Бен оправился от физических ран, но не от психических. Четырнадцать дней в чужой среде, когда знакомые лица то появлялись, то исчезали. Они приходили, но не забирали его с собой. И в большинстве случаев затем приходил кто-нибудь и колол ему в руку иглу, так как он начинал бушевать. Для Бена больница стала более тяжелым наказанием, чем палка Бэрбель и время, проведенное в шахте.

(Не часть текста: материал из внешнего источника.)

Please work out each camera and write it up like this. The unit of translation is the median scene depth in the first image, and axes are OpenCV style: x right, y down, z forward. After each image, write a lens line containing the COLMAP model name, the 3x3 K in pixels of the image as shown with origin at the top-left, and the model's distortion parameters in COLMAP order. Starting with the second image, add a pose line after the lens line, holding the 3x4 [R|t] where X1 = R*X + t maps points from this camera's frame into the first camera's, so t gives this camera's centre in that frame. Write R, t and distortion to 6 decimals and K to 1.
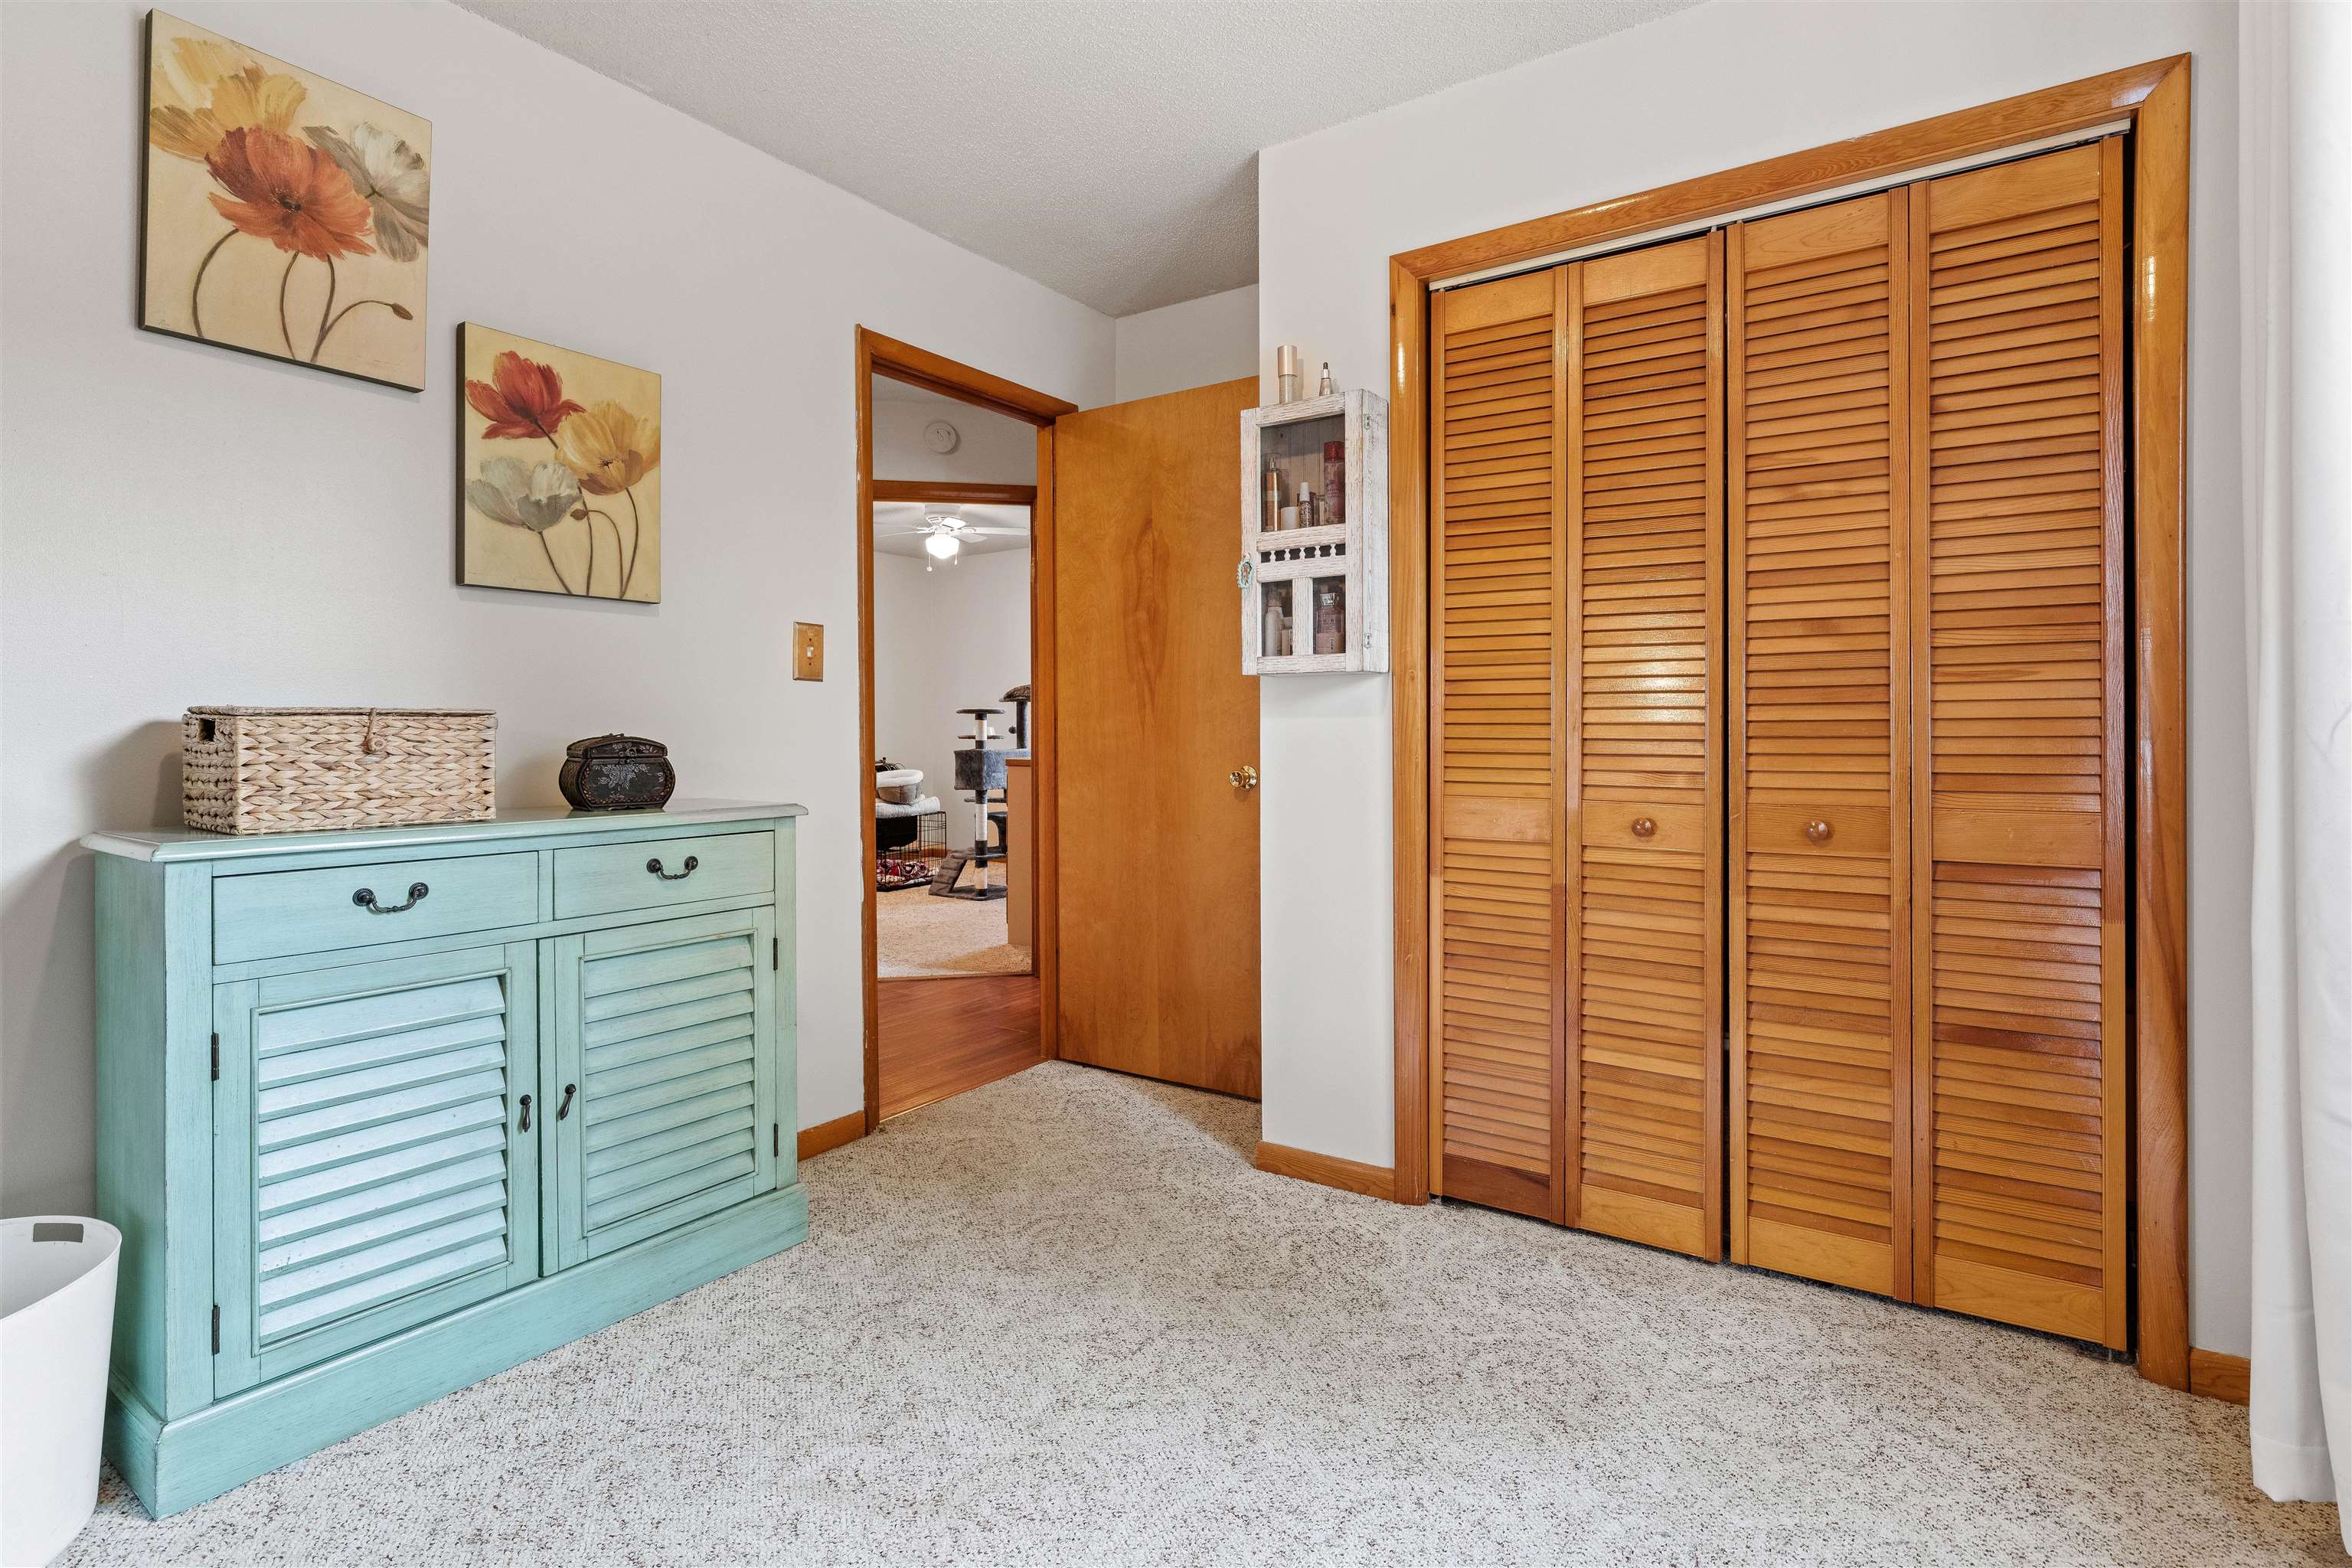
lens RADIAL K [[1189.3, 0, 1178.9], [0, 1189.3, 731.5], [0, 0, 1]] dist [0.002183, 0.000370]
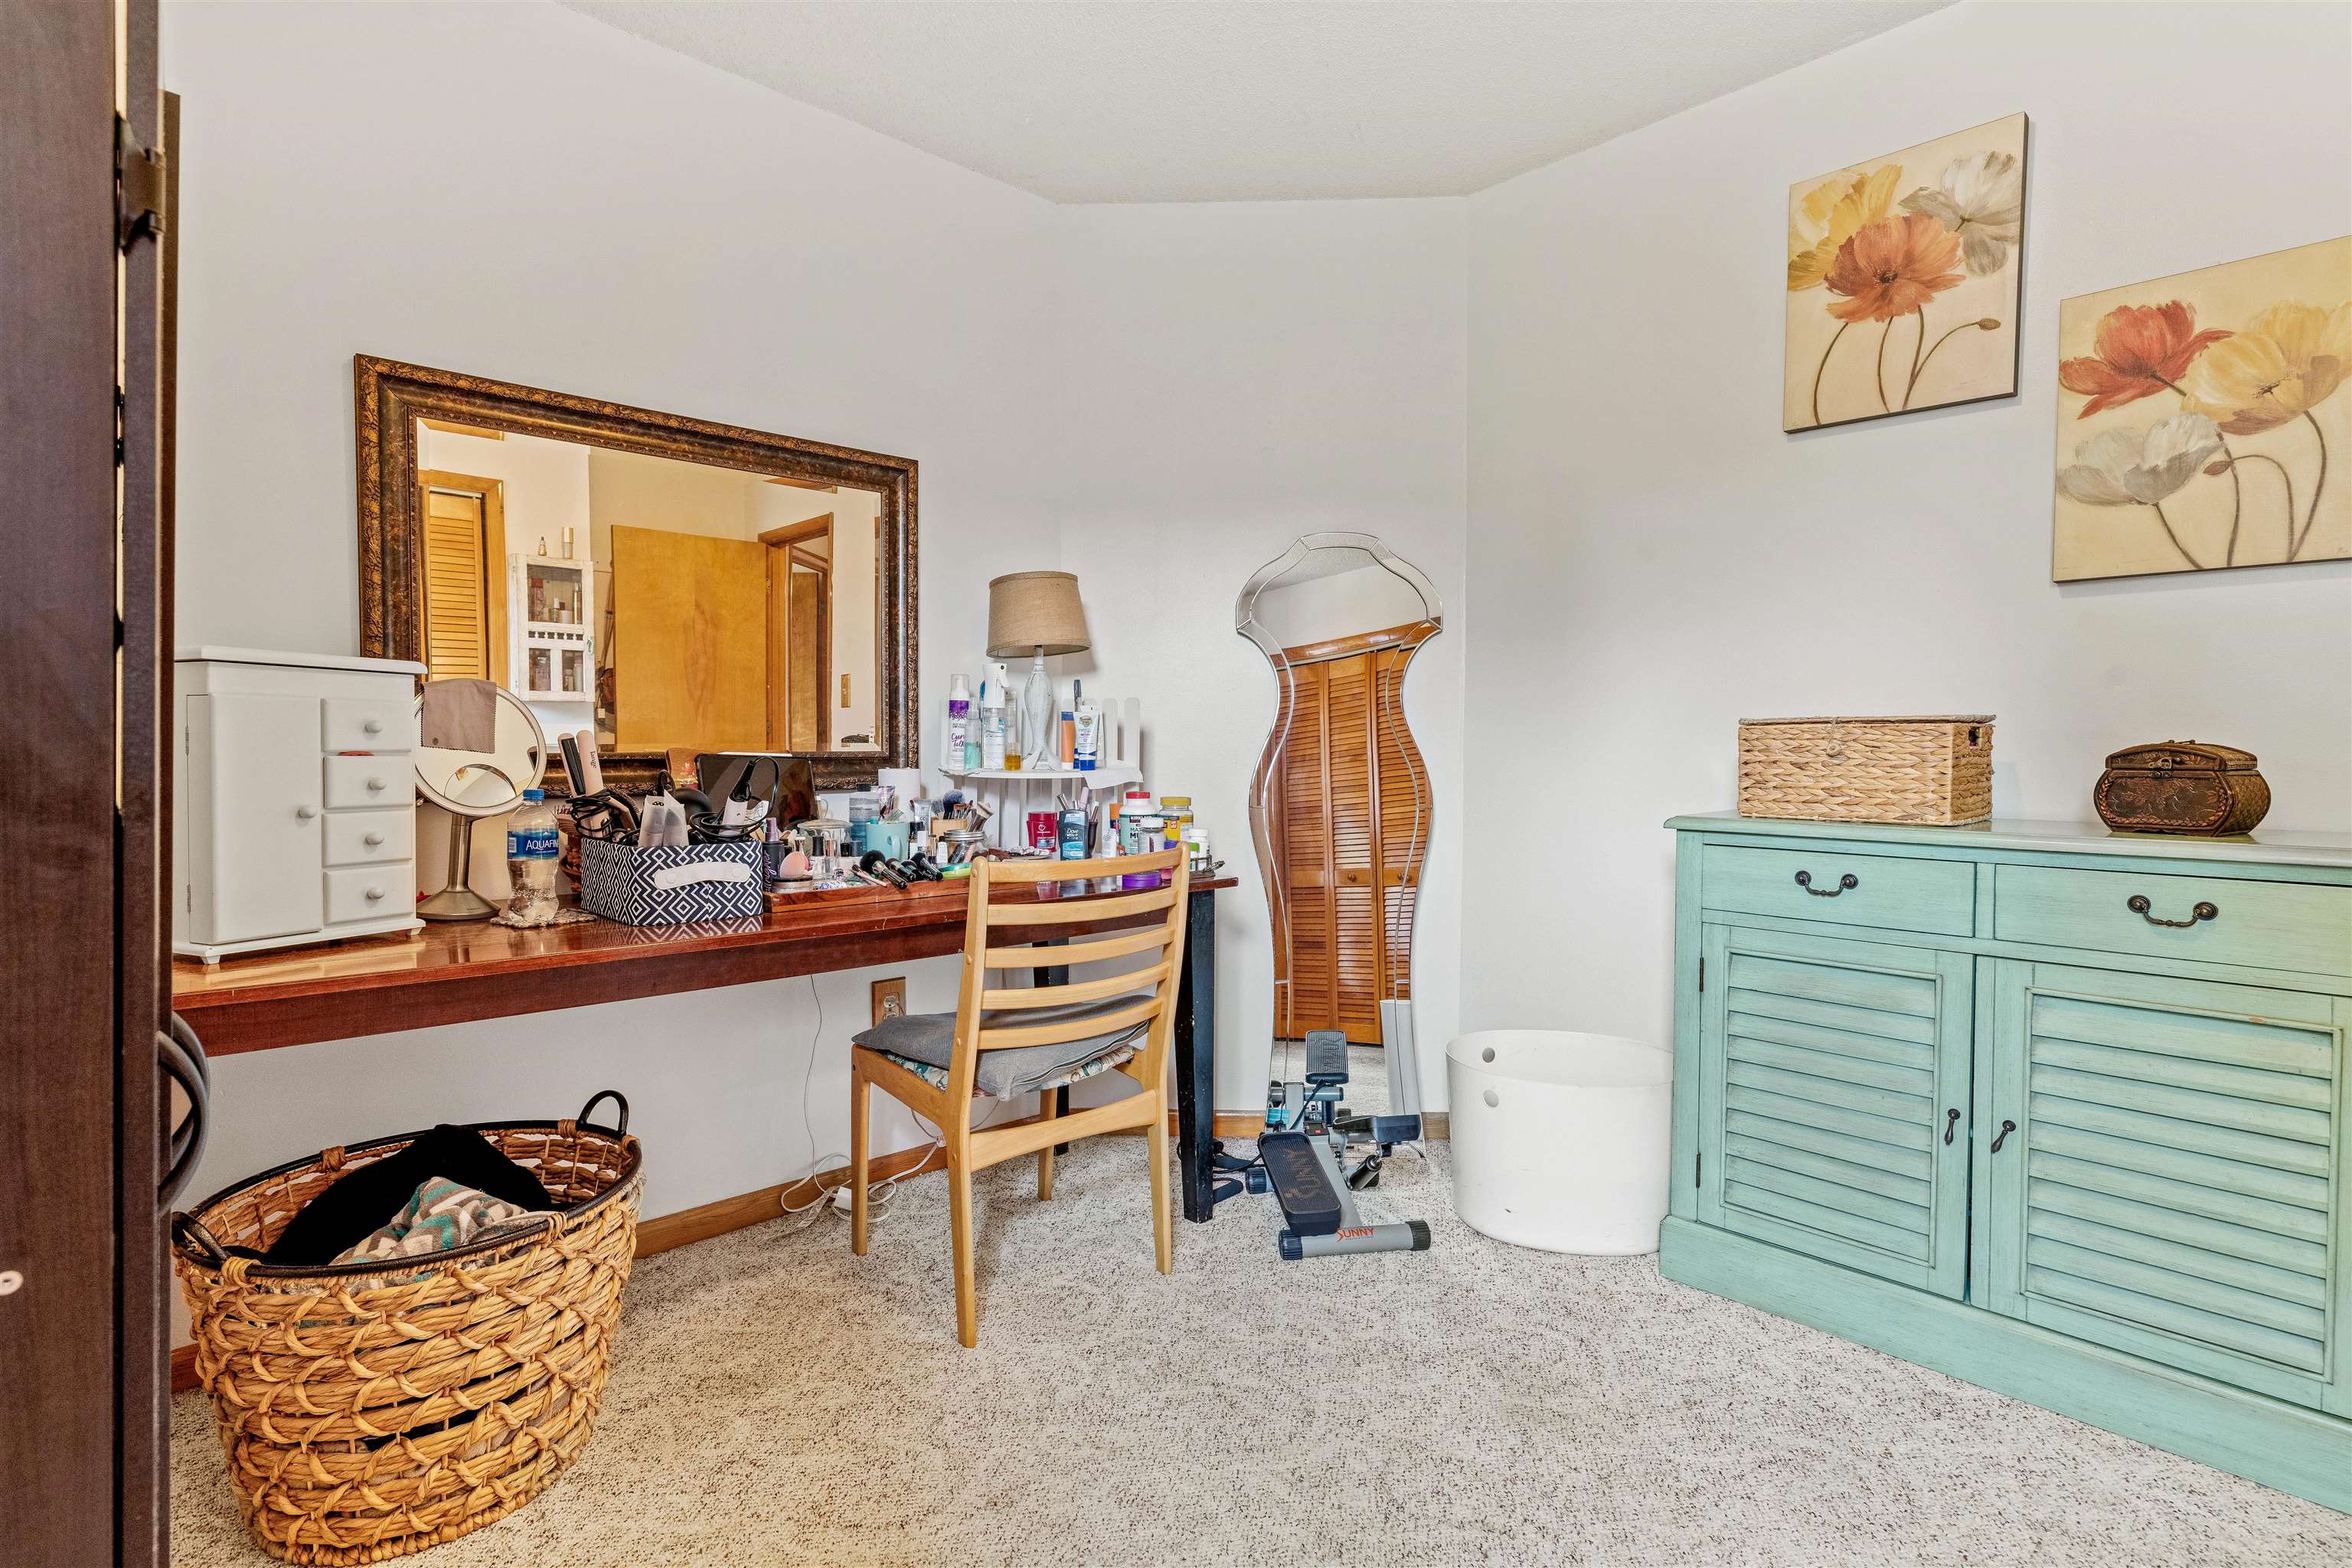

Он стал замкнутым и недоверчивым. Когда Труде разрешили наконец забрать его домой, он больше от нее не отходил. Если они находились в кухне, он забивался куда-нибудь в угол и безучастно о чем-то размышлял. Когда Якоб возвращался домой к обеду или вечером, он ненадолго поднимал голову, жмурился, как кошка, выпрашивающая расположения у хозяина, и придвигался поближе к Труде.
Анита съехала от них в июле, сдала экзамен на аттестат зрелости и сняла комнату в Кельне, чтобы спокойно ждать начала учебы. Когда Бэрбель приходила из школы, Бен крепко хватался за халат Труды, готовый следовать за нею даже в уборную. Если Труде нужно было идти в деревню, он бежал рядом, держал ее за руку, направив взгляд на лицо, как будто хотел убедиться, что она действительно еще здесь.